Other advantages and uses include:
- Use of commutative dual filtering technique in any AI/ML—based utility applications.
- Regularly replacing negative filters make the filters adaptive and unpredictable to compromise.
- Use of negative filtering will prevent Trojan AI to change decisions resulting in robust AI/ML systems.
- Easy to incorporate in existing and future ML systems will increase adoption and deplorability.
- Enhanced performance/accuracy and robustness of ML products and online services will increase in diverse applications.
- Improved defense will result in building trustworthy AI/ML for decision support and significantly increase the quality of experience of users.
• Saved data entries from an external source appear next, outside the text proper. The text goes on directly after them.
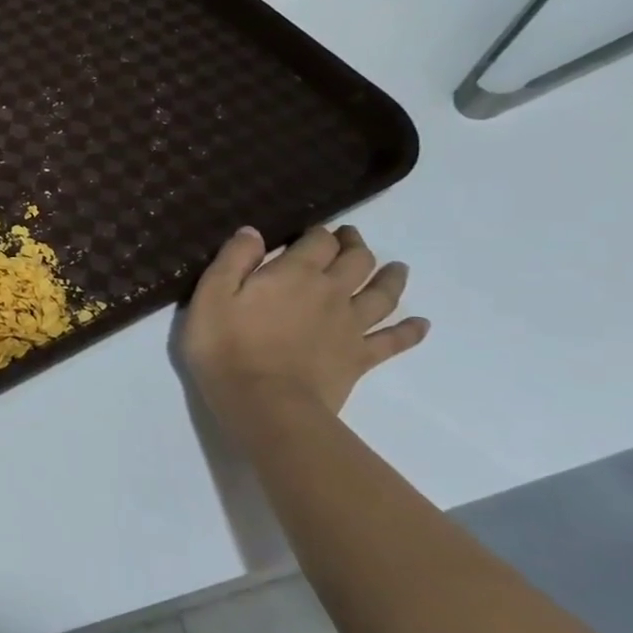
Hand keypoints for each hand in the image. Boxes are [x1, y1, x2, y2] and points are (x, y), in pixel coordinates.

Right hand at [181, 224, 428, 418]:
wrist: (264, 401)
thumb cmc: (226, 344)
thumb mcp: (211, 294)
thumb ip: (233, 258)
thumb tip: (254, 231)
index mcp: (295, 273)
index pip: (318, 241)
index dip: (318, 232)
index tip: (312, 230)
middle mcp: (331, 292)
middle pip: (356, 261)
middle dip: (355, 245)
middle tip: (351, 238)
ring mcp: (351, 326)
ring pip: (382, 295)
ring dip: (391, 278)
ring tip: (397, 268)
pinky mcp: (360, 358)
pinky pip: (393, 341)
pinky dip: (410, 331)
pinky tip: (421, 324)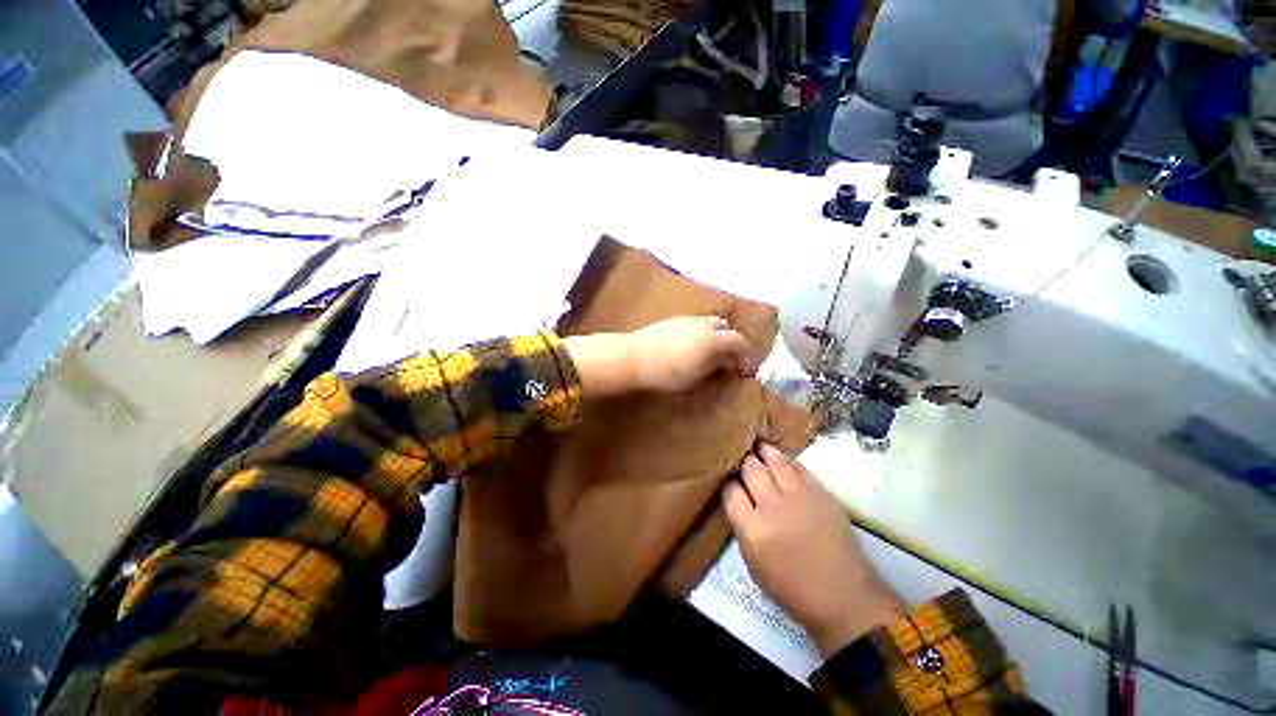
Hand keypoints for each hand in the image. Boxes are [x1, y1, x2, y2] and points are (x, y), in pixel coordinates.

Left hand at [564, 316, 760, 396]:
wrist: (632, 357)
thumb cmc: (666, 372)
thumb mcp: (695, 376)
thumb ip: (714, 366)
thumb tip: (726, 362)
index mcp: (713, 337)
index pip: (739, 342)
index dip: (746, 357)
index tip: (746, 372)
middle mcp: (703, 323)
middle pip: (726, 327)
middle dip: (732, 342)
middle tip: (731, 361)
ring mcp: (686, 319)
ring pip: (709, 324)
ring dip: (716, 337)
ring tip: (712, 356)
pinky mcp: (671, 321)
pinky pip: (695, 325)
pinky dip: (702, 335)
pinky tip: (693, 350)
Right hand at [723, 443, 903, 657]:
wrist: (837, 589)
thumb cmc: (791, 590)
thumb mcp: (754, 567)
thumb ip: (747, 534)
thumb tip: (746, 513)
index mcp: (752, 529)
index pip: (732, 494)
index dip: (729, 485)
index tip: (729, 482)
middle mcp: (773, 506)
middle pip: (754, 472)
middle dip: (746, 463)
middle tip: (742, 453)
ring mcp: (801, 496)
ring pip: (779, 464)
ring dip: (768, 454)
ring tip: (761, 445)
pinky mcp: (823, 493)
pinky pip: (803, 470)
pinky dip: (791, 464)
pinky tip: (787, 461)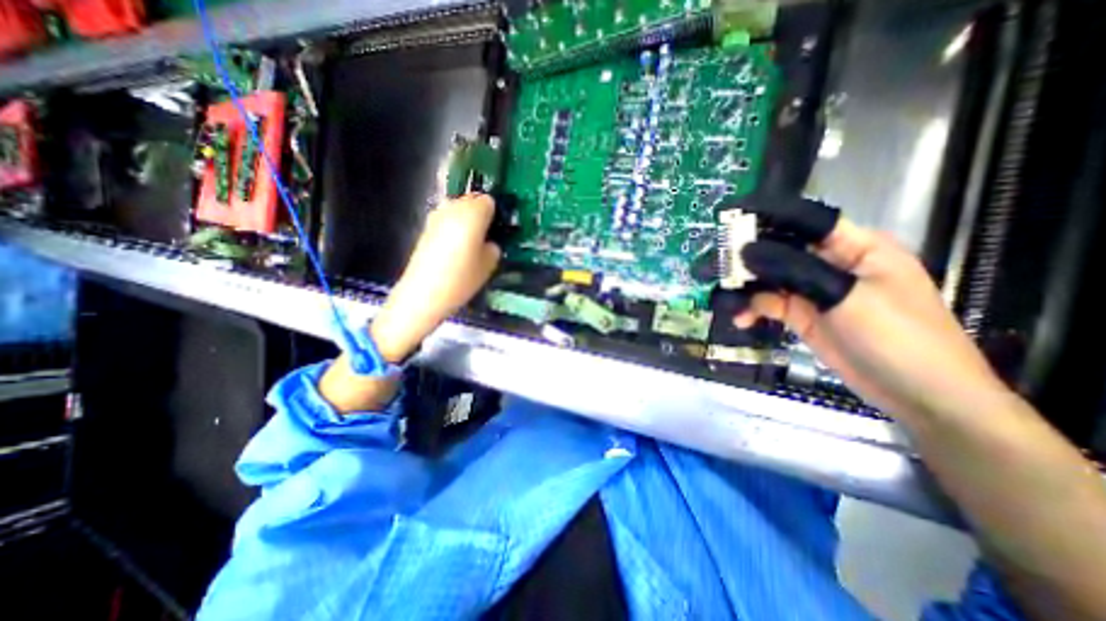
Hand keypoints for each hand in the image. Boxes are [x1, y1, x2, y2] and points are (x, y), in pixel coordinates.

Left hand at [371, 192, 501, 362]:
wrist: (423, 294)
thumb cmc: (461, 279)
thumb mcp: (489, 265)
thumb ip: (493, 247)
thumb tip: (489, 242)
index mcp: (472, 214)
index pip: (489, 201)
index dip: (495, 214)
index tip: (498, 230)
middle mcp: (452, 208)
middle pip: (471, 200)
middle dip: (481, 214)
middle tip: (487, 236)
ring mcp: (436, 217)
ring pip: (457, 209)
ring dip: (466, 220)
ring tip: (470, 243)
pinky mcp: (425, 228)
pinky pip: (446, 220)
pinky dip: (453, 228)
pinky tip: (454, 249)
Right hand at [737, 200, 1008, 421]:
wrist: (917, 395)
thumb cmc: (898, 336)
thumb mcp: (847, 296)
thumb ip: (796, 271)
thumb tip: (748, 251)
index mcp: (856, 248)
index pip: (808, 222)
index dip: (772, 216)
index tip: (734, 216)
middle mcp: (830, 264)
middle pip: (782, 250)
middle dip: (748, 256)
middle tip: (716, 263)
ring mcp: (813, 292)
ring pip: (769, 279)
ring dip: (746, 287)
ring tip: (723, 295)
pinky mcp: (801, 316)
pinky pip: (768, 305)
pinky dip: (752, 309)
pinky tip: (741, 319)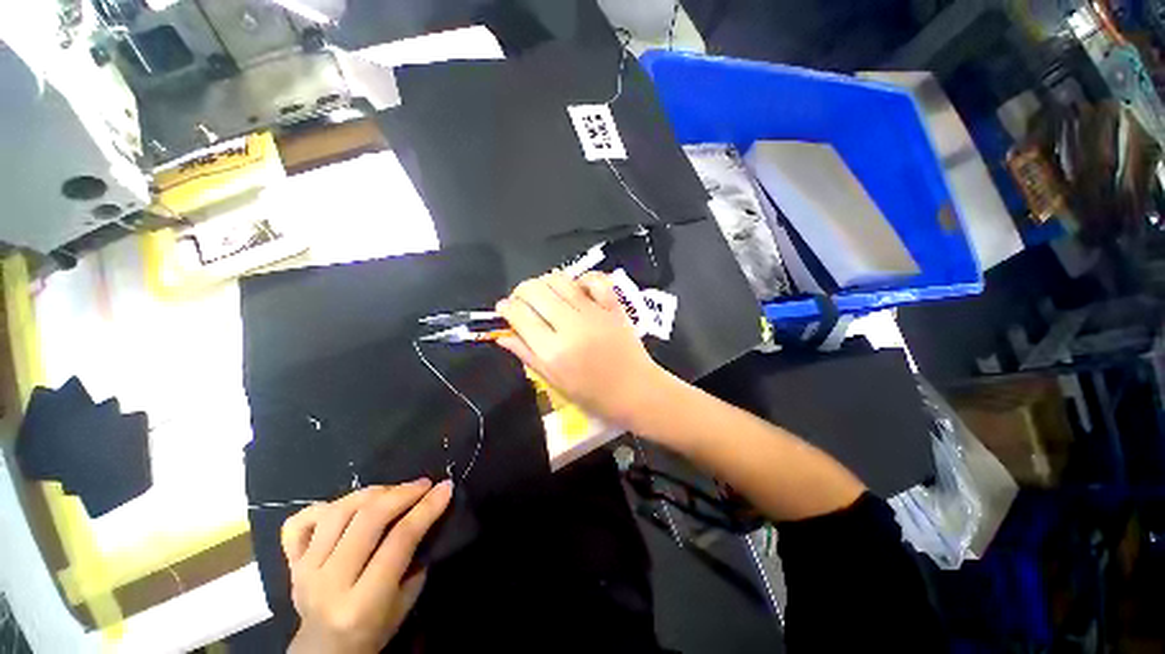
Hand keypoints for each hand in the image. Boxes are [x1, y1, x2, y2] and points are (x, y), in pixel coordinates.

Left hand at [283, 480, 452, 653]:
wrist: (323, 652)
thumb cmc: (373, 631)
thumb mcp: (404, 605)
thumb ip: (414, 561)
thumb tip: (426, 517)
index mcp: (362, 602)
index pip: (399, 541)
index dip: (426, 508)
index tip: (445, 487)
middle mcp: (330, 582)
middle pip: (368, 519)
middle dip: (402, 493)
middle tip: (423, 484)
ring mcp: (305, 570)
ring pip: (338, 512)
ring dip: (372, 493)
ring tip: (392, 490)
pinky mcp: (292, 562)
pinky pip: (299, 522)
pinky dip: (323, 505)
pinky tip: (346, 505)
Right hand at [495, 271, 668, 427]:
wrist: (637, 391)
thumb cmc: (594, 395)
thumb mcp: (555, 381)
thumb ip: (527, 355)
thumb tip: (502, 334)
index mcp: (553, 351)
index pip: (519, 315)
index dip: (506, 308)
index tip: (504, 309)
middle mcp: (571, 326)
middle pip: (535, 290)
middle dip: (521, 292)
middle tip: (522, 303)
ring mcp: (594, 312)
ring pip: (559, 280)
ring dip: (544, 282)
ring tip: (545, 296)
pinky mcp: (613, 306)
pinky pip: (595, 279)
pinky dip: (581, 279)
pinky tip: (576, 290)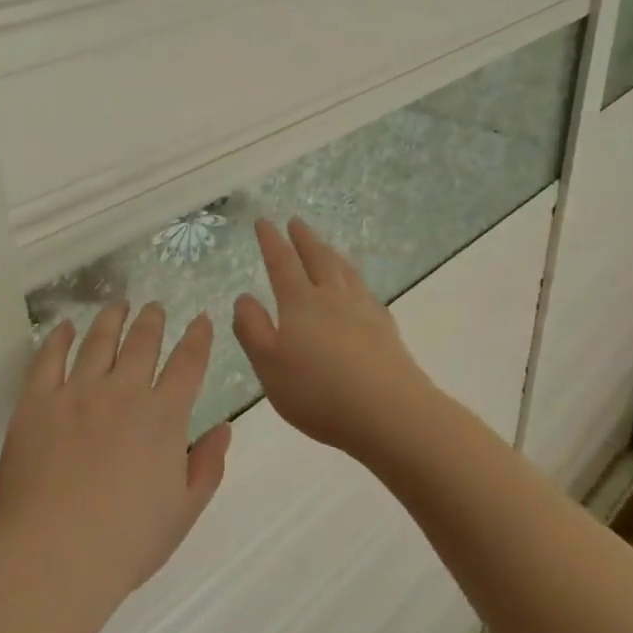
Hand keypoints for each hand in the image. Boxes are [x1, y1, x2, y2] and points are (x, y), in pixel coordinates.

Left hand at [0, 303, 231, 603]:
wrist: (53, 556)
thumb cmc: (126, 542)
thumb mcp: (183, 511)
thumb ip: (207, 466)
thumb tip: (224, 428)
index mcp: (163, 417)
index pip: (188, 363)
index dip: (198, 338)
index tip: (201, 319)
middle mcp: (123, 392)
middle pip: (143, 342)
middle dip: (153, 320)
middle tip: (155, 307)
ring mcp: (77, 393)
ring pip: (98, 341)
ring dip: (111, 319)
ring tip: (118, 305)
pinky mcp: (36, 403)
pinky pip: (48, 359)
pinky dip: (59, 338)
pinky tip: (65, 327)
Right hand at [232, 218, 435, 463]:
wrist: (388, 411)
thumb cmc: (318, 391)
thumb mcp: (269, 365)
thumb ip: (252, 329)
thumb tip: (244, 296)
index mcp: (300, 303)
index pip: (282, 263)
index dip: (271, 241)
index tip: (264, 221)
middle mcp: (332, 297)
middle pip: (317, 259)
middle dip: (304, 239)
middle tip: (296, 221)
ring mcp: (363, 310)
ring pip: (344, 271)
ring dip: (331, 253)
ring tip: (326, 246)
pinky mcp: (385, 328)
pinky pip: (365, 291)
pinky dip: (355, 280)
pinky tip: (358, 289)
- Dynamic selection of filter set sequence which will make it harder to formulate adaptive attack based on known filter knowledge.
- Dynamic selection of outlier detection method, it will make the adaptive attack to consider all outlier detection method when developing attack input that will make generating input computationally expensive.
- Defense is always learning which will continue changing the filter sequences and decision boundary of outlier detection models. It will make an adaptive attack difficult to search decision boundary.
Thus, it should be understood that the embodiments and examples described herein have been chosen and described in order to best illustrate the principles of the invention and its practical applications to thereby enable one of ordinary skill in the art to best utilize the invention in various embodiments and with various modifications as are suited for particular uses contemplated. Even though specific embodiments of this invention have been described, they are not to be taken as exhaustive. There are several variations that will be apparent to those skilled in the art.